Mount Bliss, Virginia
Jane Hubbard exited a taxi, and stood looking at the front of a massive and beautiful building. Winged angels made of stone flanked the tall, wrought-iron gate, which had opened to let the taxi enter. It had proceeded along a circular drive with a giant fountain in the center, where a statue of the beautiful St. Dymphna stood, holding a lighted oil lamp—with a real flame, no less—in one hand, like something straight out of Aladdin, and a sword in the other. The sword pointed downward, its tip piercing a writhing dragon at her feet, and water spurted upward from the slain serpent, arching gently back down again into the pool below.
The building had once been known as the St. Dymphna Asylum, as attested by those very words engraved into the white stonework above the entry doors, but was now known as the St. Dymphna Psychiatric Hospital. A more modern sign just beyond the gates said so.
But the place didn’t look modern. It looked a century old. Maybe two.

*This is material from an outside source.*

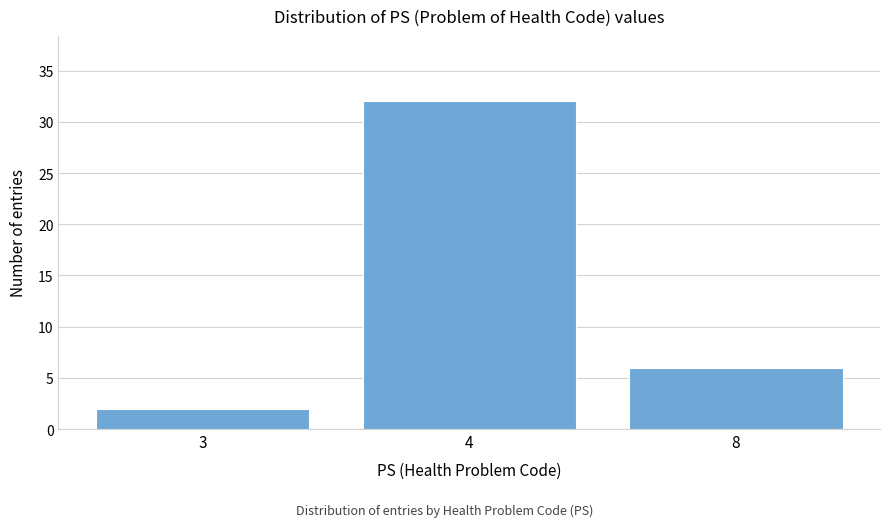

Reading left to right, extract all data points from this chart.

2	32	6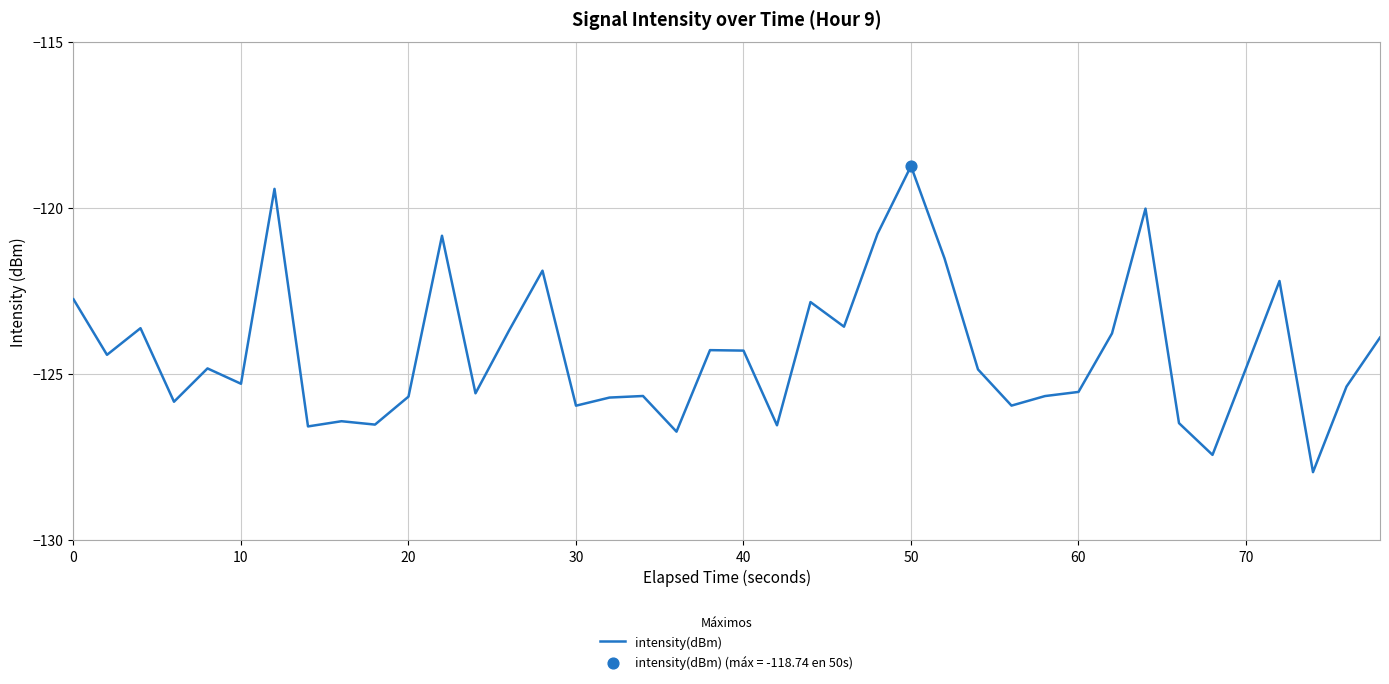

What is the smallest value displayed?

-128.0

And as comforting as the angels and the saint were, Jane felt a shiver of apprehension when she studied the chain-link fence that enclosed the manicured lawns.
Melinda, at her side, squeezed her hand. “It’ll be like a vacation, right, Mommy?”

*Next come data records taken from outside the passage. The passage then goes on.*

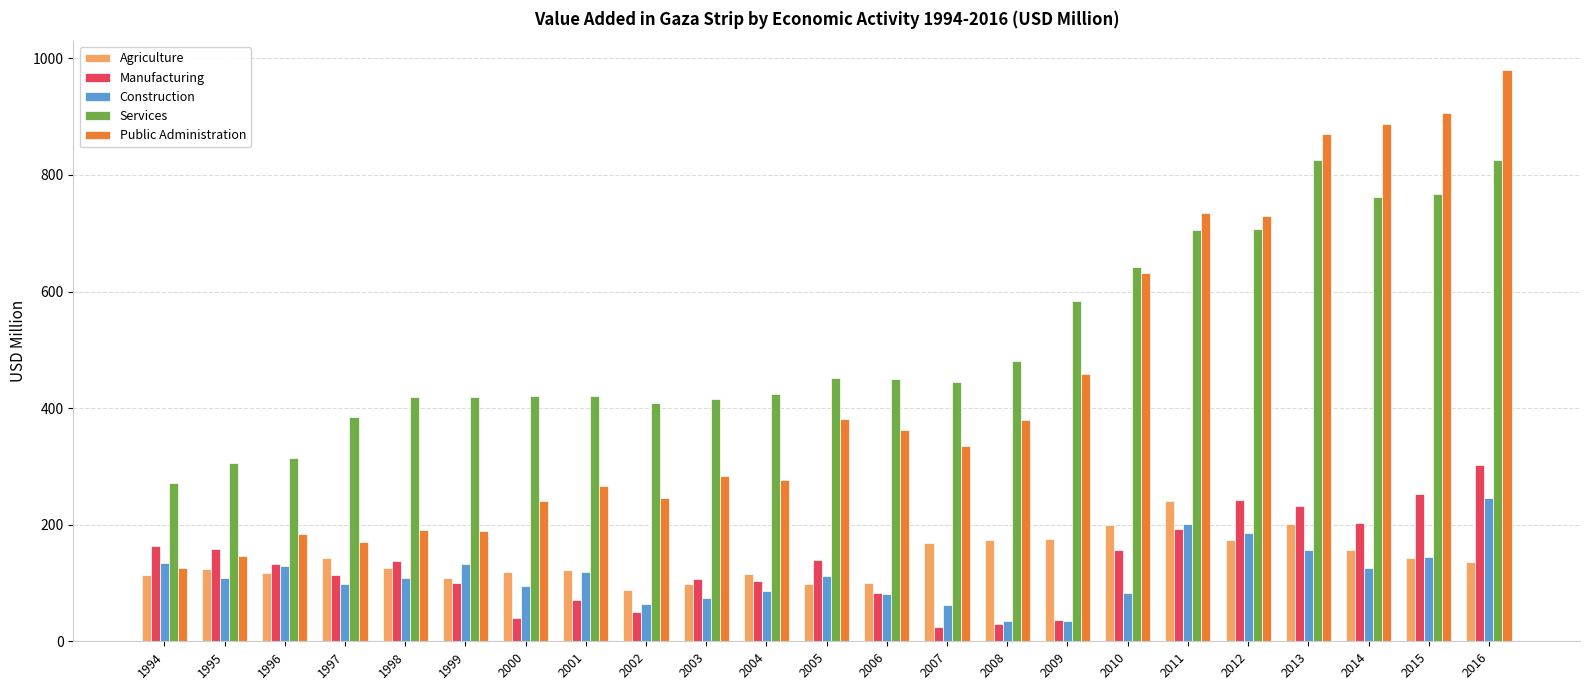

What is the value of the Public Administration bar at the 19th from the left?

730.0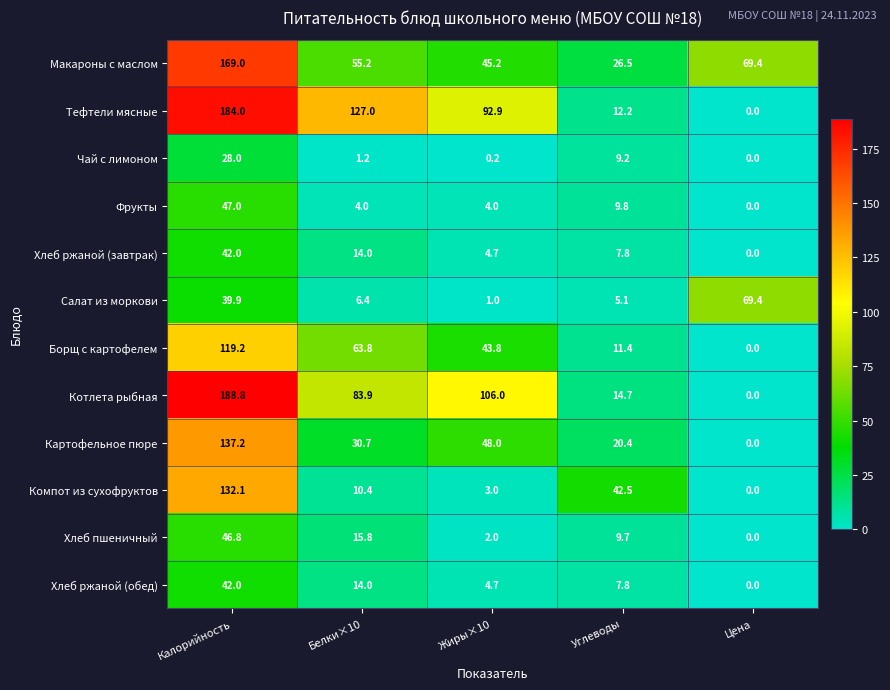

What is the sum of the Хлеб ржаной (обед) values at Калорийность and Жиры×10?

46.7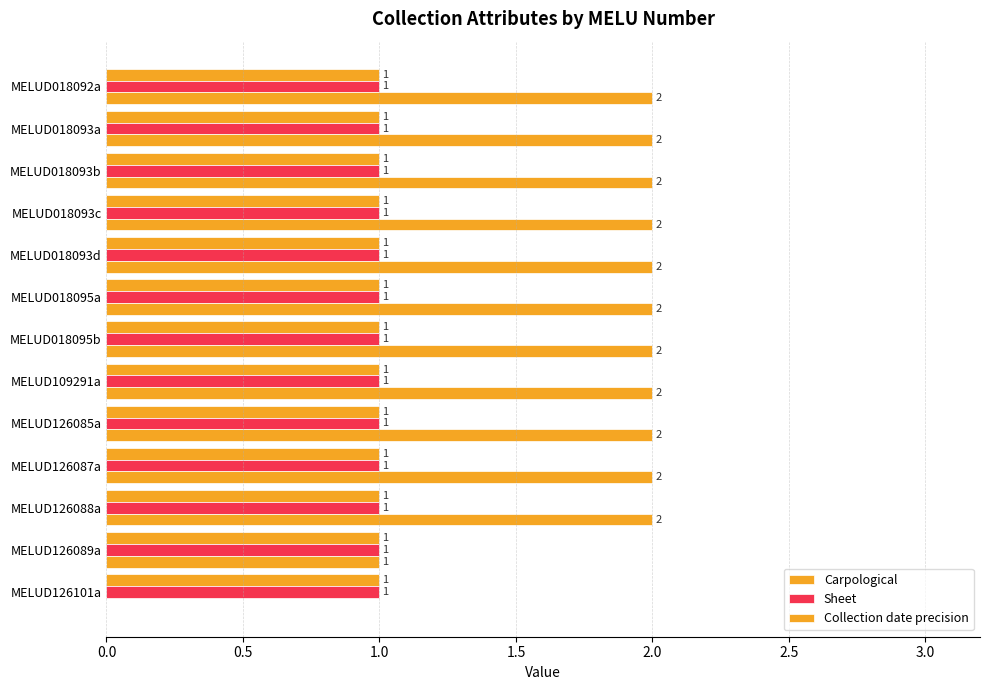

How many bars are there in each group?

3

“That’s right, honey. That’s right.”
Jane had no reason to mistrust her government. The official who had shown up at her door had been female and kind. She’d known about Melinda’s condition—the rare Belladonna Antigen in her blood. Jane had known, too. She’d known that the condition made her baby bleed like a hemophiliac. She’d known that it made donors extremely hard to find. And she’d known that it meant her daughter, now seven, probably wouldn’t live to see forty.
What she hadn’t known—had never even suspected—was that it made her a favorite target of creatures that were not supposed to exist. Vampires, the federal agent had told Jane, were real. All the hype in the news of late had been true. And while most of the monsters had been killed by the vigilante movement sweeping the nation, there were still some at large. Any human being who possessed the Belladonna Antigen was at very great risk of being victimized by them.
Especially now that humans and vampires were virtually at war.
And so the government had set up a haven for these rare humans, a place where they could go and be protected, cared for and absolutely safe, until this vampire problem was under control.
Jane would do anything to protect her little girl. It was the just the two of them. Had always been. Melinda was special. She was more special than even the government or her own doctors knew. Jane had always protected her.
And that was what she was doing now. Protecting Melinda.
Holding her little girl’s tiny hand, she stepped through the arching, churchlike, wooden double doors of St. Dymphna’s, and wished she could shake the feeling that she was making a terrible mistake.